Q. What is one of the biggest ad tech trends in the industry right now?
A. Cisco recently released a report that in four years 75 percent of all mobile online traffic is going to be video. It’s already happening, and we’ve seen that to be the case too.
Facebook feeds, for example. You might see video start to roll. That’s something fairly new in the last year or so. It’s a lot easier to click on a video that has both sound, motion and visual appeal rather than a static ad that moves around in a box. In the past, you might be on the computer in the workplace and the last thing you wanted to do is to have some big video play in front of everybody, but now you can play it in your car, on a trip, at the dinner table, anywhere because of the accessibility of the mobile device.
Q. What types of online content sites are trending?
A. Because of social sharing today, content publishers can get their content shared and passed very easily, which gets traffic back to their site. That’s how they get ad-views as well. There’s a growing trend of websites that create Top 10 lists – things like the “Craziest Things to Do in Orange County” or the “Weirdest Hair Styles.” People love to consume these easy lists. It’s an entertaining thing. There are whole websites now just for that purpose to create Top 10 lists.

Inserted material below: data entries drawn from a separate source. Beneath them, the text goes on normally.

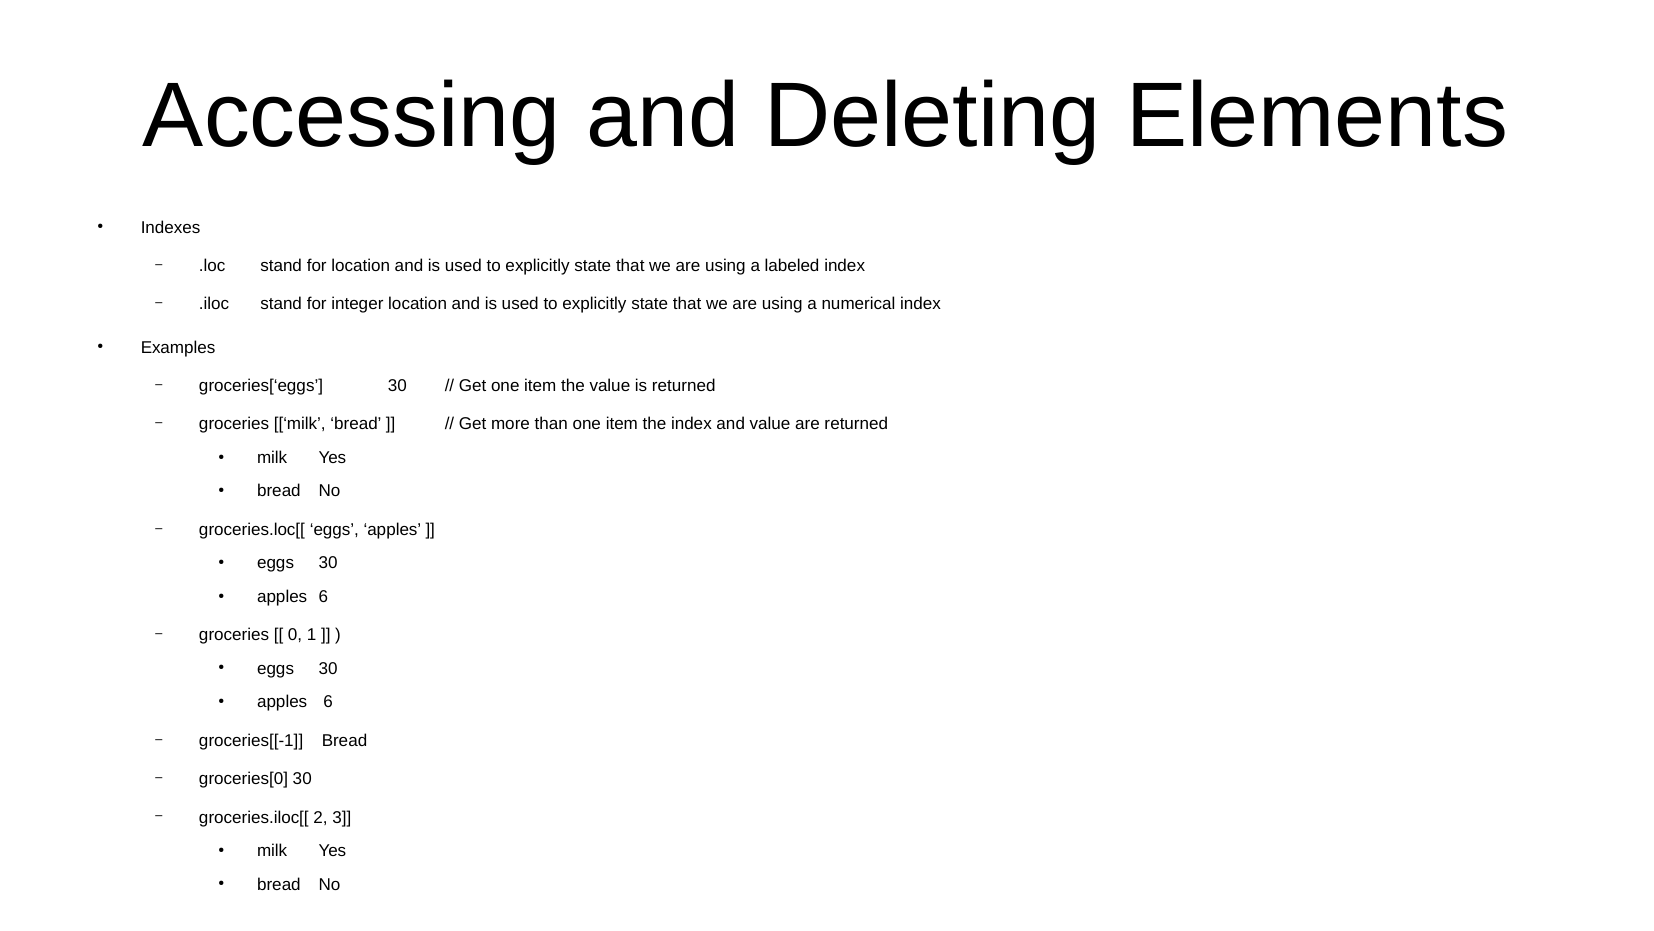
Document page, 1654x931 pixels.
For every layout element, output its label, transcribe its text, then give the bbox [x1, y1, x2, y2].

title Accessing and Deleting Elements [82, 37, 1571, 193]
list Indexes .loc stand for location and is used to explicitly state that we are using a labeled index .iloc stand for integer location and is used to explicitly state that we are using a numerical index Examples groceries[‘eggs’] 30 // Get one item the value is returned groceries [[‘milk’, ‘bread’ ]] // Get more than one item the index and value are returned milk Yes bread No groceries.loc[[ ‘eggs’, ‘apples’ ]] eggs 30 apples 6 groceries [[ 0, 1 ]] ) eggs 30 apples 6 groceries[[-1]] Bread groceries[0] 30 groceries.iloc[[ 2, 3]] milk Yes bread No [82, 217, 1621, 901]
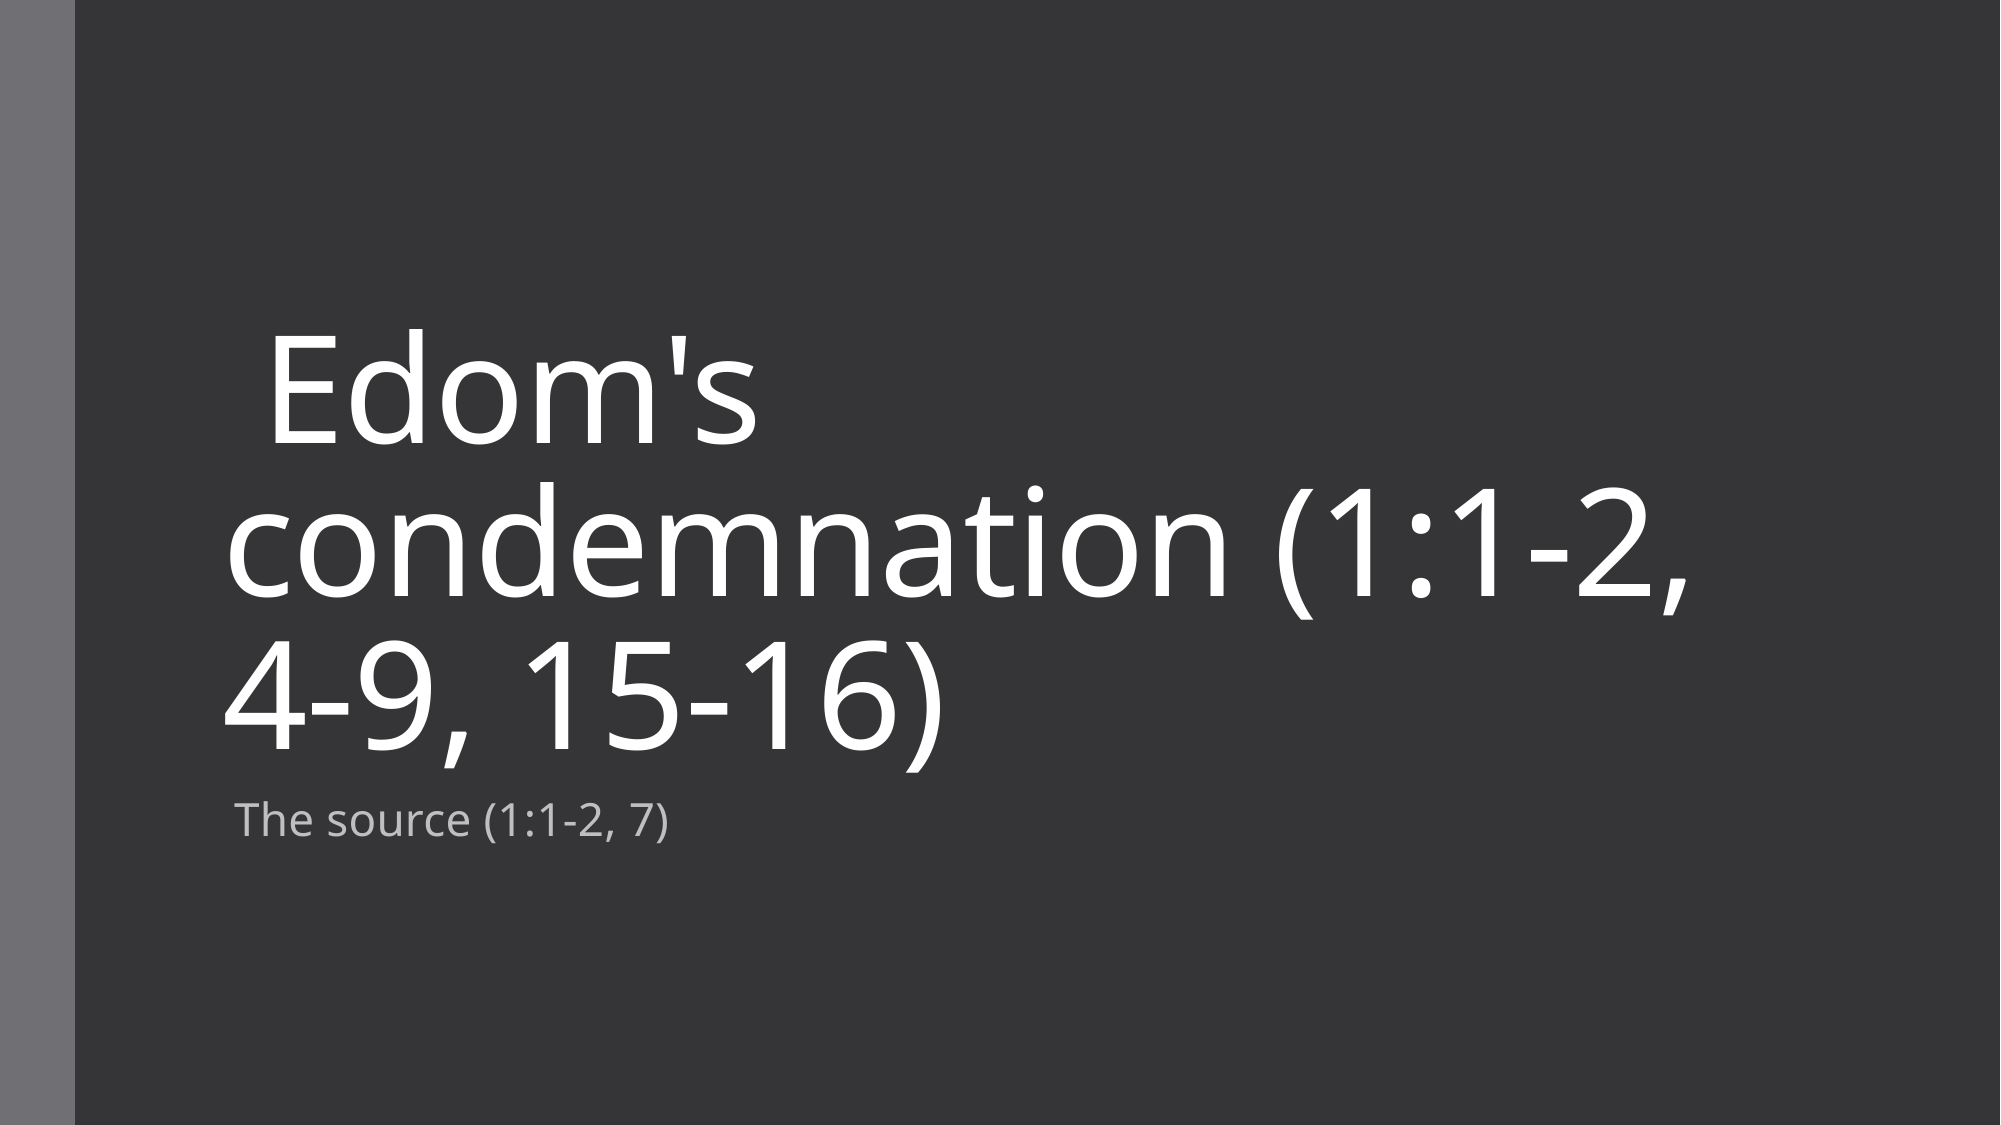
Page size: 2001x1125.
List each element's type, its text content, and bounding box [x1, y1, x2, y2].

subtitle The source (1:1-2, 7) [206, 787, 1752, 1066]
title Edom's condemnation (1:1-2, 4-9, 15-16) [206, 124, 1752, 787]
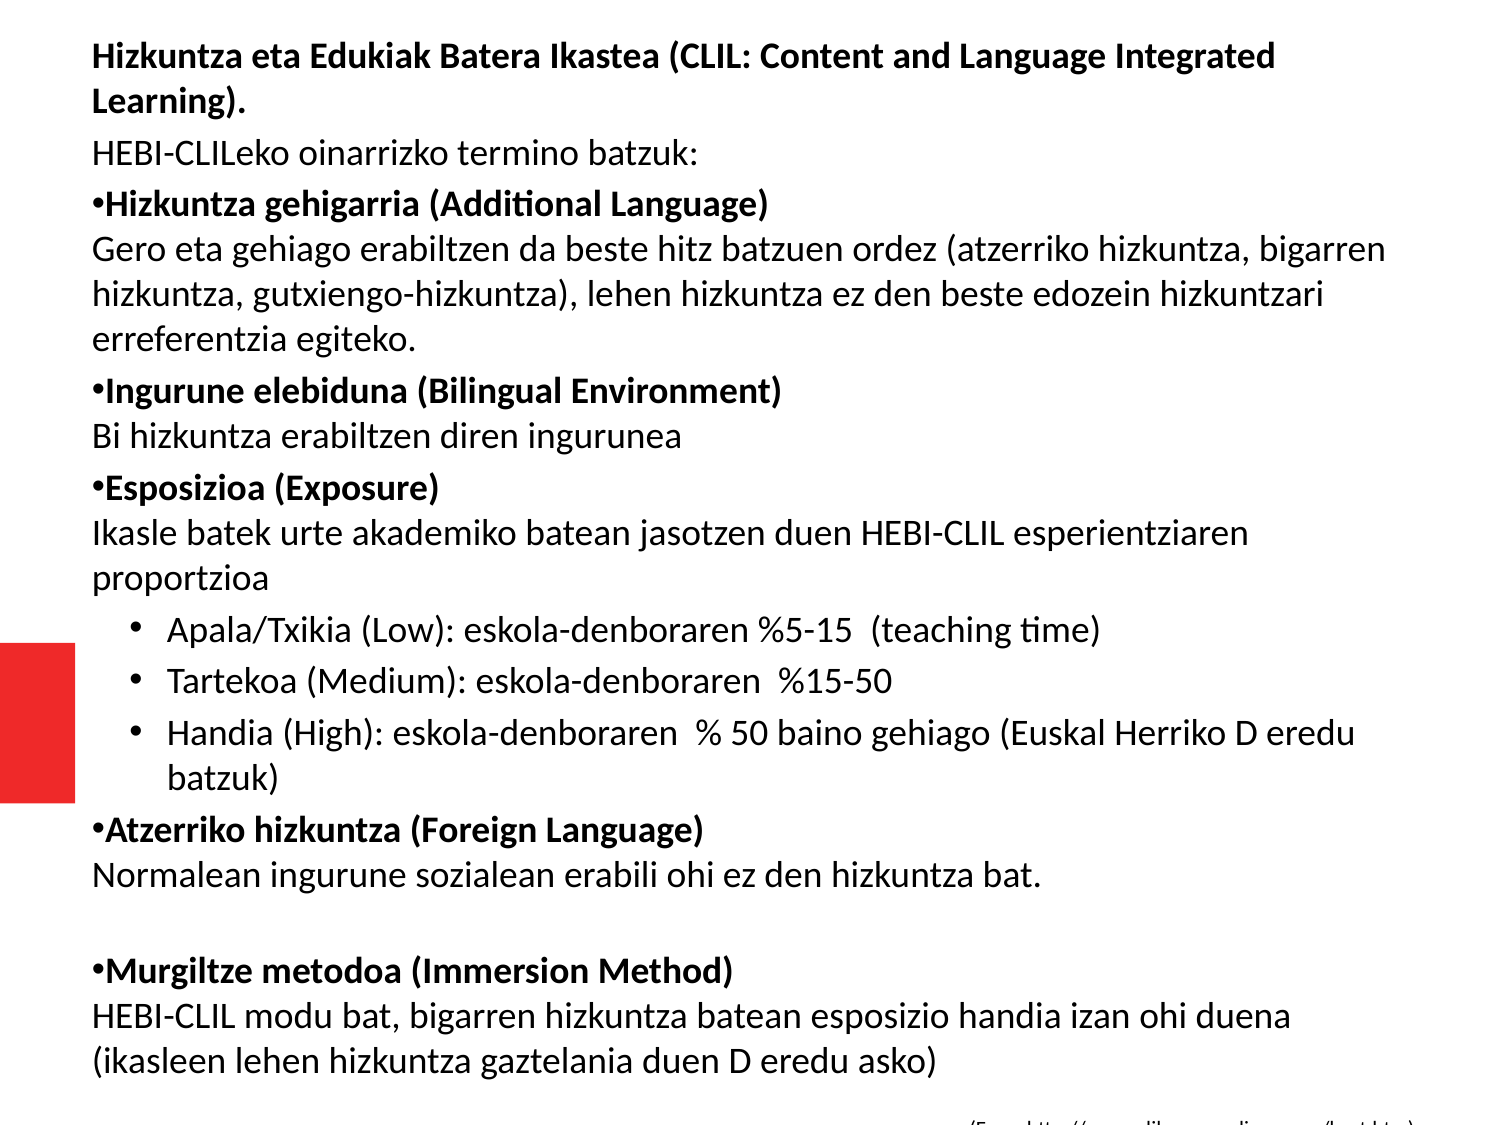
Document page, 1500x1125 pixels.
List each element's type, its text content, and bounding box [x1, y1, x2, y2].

Q. How can advertisers with limited budgets take advantage of ad tech?
A. The good news is that having a $1,000 budget for advertising would have been really hard 10 years ago. There would be minimums, and you’d have to talk to sales people, you’d probably end up placing it all in one place and it probably wouldn’t work as well. Today, you can do it on a per-click basis or a per-view basis with almost any amount of money. It’s almost overwhelming how easy it is and what kind of choices you have as a buyer today. But it’s also way easier for anyone to manage – in regards to their budget – the effectiveness with today’s technologies.